= Joe Stefanelli =

Joseph Leonard Stefanelli (born September 11, 1960, in San Francisco) is an American musician and actor, of Italian descent, who is best known for performing the voice of John Lennon in the 1994 film Forrest Gump.

Stefanelli arrived into the world of entertainment in 1989, by a chance meeting through a mutual friend who asked him to sit in on some jam sessions with Duncan Faure, a former lead singer of the Bay City Rollers. Duncan had recently been in touch with Ian Mitchell and the two decided to get a band together and rehash old BCR songs. Duncan volunteered Joe to play bass, though Joe could only play an acoustic guitar. In just two weeks, Joe accomplished the bass guitar and went on tour with the group. This was just the beginning of his life in music.

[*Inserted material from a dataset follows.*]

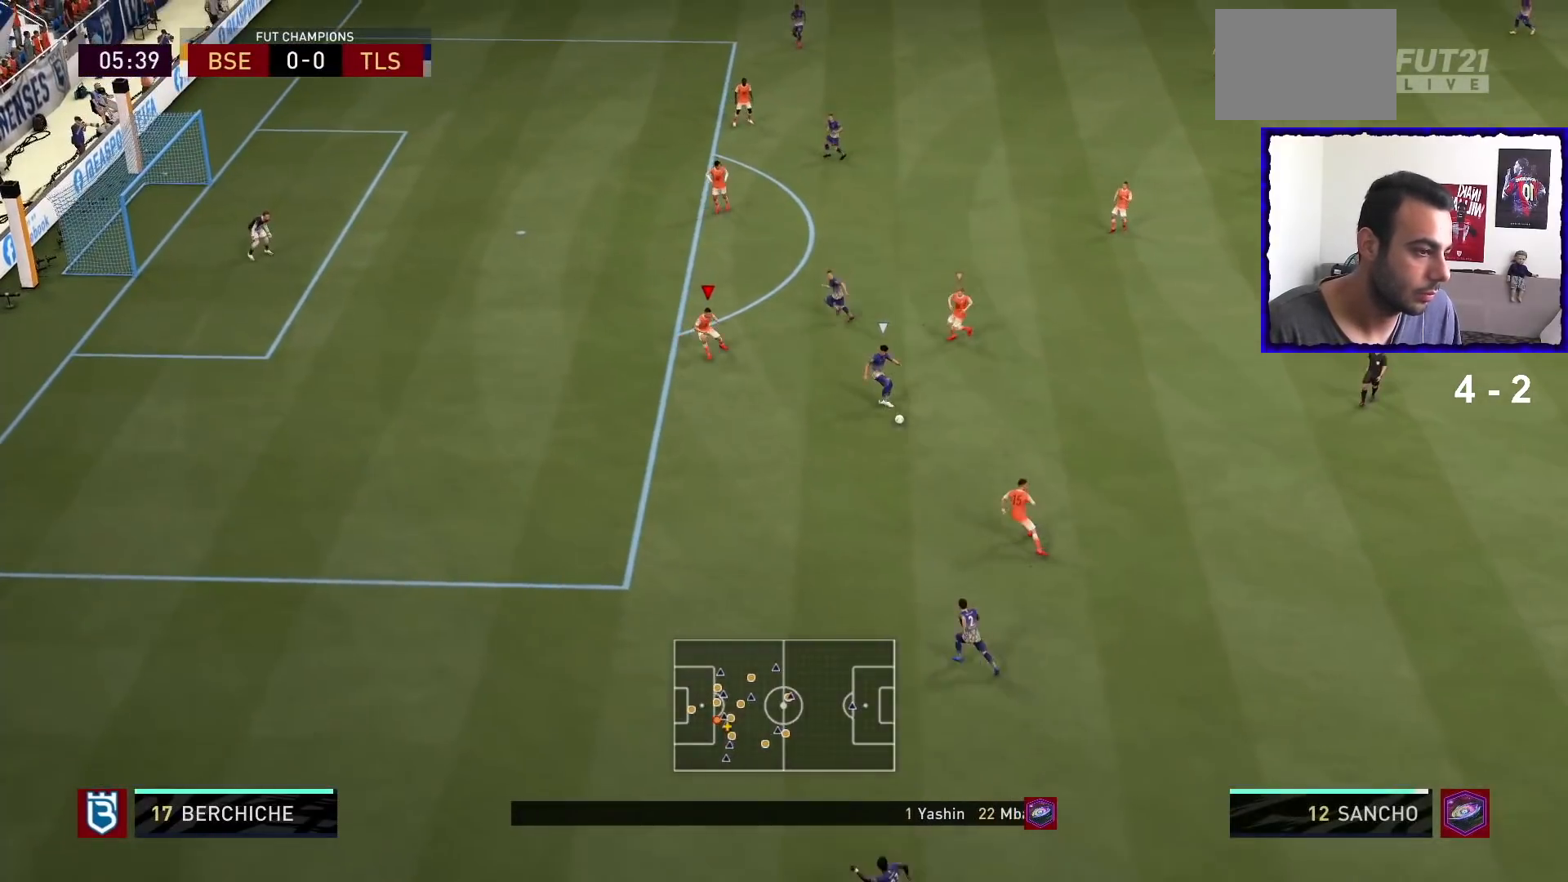
{"buttons": ["L2", "R1"], "left_stick": "left", "right_stick": "center", "events": [[67, "left_stick", "down-right"], [267, "left_stick", "up-left"], [334, "left_stick", "left"]]}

In 1992, Joe decided to try out for a spot as John Lennon in Beatles tribute bands throughout the Los Angeles area. Most of the bands didn't have what Joe was looking for, so he started his own band, The Mop Tops. In the next 10 years, the Mop Tops toured the world, played Candlestick Park and Dodger Stadium, and made hundreds of personal appearances. Based on this experience, Joe was hand-picked by director Robert Zemeckis to be the voice of John Lennon in Forrest Gump.

Today, Stefanelli resides in Southern California.